Task to carry out: Copy out the lines of the items below, between the line holding "scientific name: Trigonotis peduncularis" and the line holding "genus: Harmonia", inclusive, with every character unchanged.

::::::::::

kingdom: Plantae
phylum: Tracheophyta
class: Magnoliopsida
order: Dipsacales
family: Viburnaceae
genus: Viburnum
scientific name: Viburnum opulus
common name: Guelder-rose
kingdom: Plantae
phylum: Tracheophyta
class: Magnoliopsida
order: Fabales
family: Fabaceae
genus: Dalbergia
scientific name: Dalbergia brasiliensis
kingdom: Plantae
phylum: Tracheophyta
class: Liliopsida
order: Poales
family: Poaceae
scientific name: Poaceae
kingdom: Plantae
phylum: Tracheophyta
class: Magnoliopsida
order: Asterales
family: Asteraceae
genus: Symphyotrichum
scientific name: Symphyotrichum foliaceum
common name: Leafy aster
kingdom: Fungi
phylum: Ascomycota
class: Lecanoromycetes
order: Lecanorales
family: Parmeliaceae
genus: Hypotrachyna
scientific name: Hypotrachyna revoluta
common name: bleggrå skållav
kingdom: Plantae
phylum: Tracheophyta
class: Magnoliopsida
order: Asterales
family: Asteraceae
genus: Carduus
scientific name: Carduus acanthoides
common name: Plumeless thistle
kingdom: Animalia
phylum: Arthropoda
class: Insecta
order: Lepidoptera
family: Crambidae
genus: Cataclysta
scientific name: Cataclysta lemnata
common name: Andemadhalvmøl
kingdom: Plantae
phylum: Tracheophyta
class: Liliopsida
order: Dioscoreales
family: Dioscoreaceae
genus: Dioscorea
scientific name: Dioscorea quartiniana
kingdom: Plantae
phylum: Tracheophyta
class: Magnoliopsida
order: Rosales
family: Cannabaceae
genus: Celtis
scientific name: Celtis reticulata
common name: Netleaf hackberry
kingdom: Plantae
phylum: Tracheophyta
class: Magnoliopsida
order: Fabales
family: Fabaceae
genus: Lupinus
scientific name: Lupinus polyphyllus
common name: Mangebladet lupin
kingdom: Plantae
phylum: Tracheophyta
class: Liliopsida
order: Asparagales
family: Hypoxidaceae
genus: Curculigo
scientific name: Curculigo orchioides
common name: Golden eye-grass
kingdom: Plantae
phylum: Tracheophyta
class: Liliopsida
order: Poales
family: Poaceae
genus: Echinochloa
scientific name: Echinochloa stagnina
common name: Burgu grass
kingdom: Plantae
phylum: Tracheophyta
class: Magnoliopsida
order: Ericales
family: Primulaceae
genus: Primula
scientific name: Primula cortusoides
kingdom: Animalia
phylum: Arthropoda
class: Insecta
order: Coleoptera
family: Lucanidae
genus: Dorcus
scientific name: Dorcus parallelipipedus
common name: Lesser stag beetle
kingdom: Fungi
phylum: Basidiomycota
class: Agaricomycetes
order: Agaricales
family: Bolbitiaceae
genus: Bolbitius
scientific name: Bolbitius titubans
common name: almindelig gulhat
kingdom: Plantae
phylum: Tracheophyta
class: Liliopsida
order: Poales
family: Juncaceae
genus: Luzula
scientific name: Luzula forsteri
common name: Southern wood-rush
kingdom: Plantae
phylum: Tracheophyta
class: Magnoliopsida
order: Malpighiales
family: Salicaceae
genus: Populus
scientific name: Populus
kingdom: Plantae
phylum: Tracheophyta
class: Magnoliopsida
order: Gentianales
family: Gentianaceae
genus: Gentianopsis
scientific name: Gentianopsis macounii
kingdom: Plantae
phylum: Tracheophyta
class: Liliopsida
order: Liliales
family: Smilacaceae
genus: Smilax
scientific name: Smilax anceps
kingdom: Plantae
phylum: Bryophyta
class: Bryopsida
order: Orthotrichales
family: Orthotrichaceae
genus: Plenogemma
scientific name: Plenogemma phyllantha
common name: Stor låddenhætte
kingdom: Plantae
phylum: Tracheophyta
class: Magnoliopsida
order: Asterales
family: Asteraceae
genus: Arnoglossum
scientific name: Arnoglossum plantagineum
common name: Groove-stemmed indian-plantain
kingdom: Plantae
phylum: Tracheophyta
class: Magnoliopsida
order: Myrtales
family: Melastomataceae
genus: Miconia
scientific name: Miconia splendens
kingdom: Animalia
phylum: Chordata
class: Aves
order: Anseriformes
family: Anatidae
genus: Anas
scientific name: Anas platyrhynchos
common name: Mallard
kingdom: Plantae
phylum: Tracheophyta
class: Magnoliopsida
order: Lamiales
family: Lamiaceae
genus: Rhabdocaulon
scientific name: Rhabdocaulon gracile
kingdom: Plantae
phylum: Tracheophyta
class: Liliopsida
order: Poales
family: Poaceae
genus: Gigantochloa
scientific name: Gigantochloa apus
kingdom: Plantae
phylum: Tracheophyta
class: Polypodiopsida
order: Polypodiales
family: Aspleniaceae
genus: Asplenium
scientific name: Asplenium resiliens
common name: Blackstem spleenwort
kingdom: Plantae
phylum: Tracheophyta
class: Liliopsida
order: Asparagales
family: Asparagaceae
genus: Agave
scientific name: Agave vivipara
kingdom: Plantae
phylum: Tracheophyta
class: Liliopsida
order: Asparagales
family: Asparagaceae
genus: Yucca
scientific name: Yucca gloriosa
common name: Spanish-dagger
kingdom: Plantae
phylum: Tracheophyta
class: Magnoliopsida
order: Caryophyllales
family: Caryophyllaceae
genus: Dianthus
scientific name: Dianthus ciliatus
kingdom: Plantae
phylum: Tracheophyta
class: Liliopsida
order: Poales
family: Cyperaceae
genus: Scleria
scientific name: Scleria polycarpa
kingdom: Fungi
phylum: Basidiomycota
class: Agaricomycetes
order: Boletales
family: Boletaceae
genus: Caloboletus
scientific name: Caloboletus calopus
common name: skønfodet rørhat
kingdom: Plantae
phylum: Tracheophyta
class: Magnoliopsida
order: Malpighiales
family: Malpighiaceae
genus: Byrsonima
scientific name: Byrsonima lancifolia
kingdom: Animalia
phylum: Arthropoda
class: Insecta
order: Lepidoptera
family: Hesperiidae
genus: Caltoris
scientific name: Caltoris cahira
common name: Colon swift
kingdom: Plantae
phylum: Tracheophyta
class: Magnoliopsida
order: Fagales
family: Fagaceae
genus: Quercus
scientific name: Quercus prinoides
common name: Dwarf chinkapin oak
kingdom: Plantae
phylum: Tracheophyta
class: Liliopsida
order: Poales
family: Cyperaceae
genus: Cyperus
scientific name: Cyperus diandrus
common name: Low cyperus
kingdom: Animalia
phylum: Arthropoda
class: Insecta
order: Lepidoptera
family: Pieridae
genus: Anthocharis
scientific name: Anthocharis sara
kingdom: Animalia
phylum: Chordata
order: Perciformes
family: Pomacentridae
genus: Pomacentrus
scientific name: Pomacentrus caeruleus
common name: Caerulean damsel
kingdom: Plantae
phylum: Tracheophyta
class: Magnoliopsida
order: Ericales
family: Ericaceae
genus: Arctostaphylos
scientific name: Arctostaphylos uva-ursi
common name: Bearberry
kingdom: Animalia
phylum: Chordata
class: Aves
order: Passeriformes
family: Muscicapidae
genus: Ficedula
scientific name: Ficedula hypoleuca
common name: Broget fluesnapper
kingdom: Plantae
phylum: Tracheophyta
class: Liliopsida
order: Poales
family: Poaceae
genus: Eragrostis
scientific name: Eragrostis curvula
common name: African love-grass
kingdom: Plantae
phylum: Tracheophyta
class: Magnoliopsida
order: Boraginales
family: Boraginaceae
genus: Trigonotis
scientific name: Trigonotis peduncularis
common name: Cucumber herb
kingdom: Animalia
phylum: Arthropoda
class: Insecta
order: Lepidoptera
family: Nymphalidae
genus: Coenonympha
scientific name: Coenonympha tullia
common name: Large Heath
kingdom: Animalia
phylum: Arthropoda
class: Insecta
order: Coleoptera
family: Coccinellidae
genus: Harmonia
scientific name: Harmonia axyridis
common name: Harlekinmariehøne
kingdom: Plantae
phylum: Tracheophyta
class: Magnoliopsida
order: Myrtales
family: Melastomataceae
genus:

::::::::::

Task solution:
scientific name: Trigonotis peduncularis
common name: Cucumber herb
kingdom: Animalia
phylum: Arthropoda
class: Insecta
order: Lepidoptera
family: Nymphalidae
genus: Coenonympha
scientific name: Coenonympha tullia
common name: Large Heath
kingdom: Animalia
phylum: Arthropoda
class: Insecta
order: Coleoptera
family: Coccinellidae
genus: Harmonia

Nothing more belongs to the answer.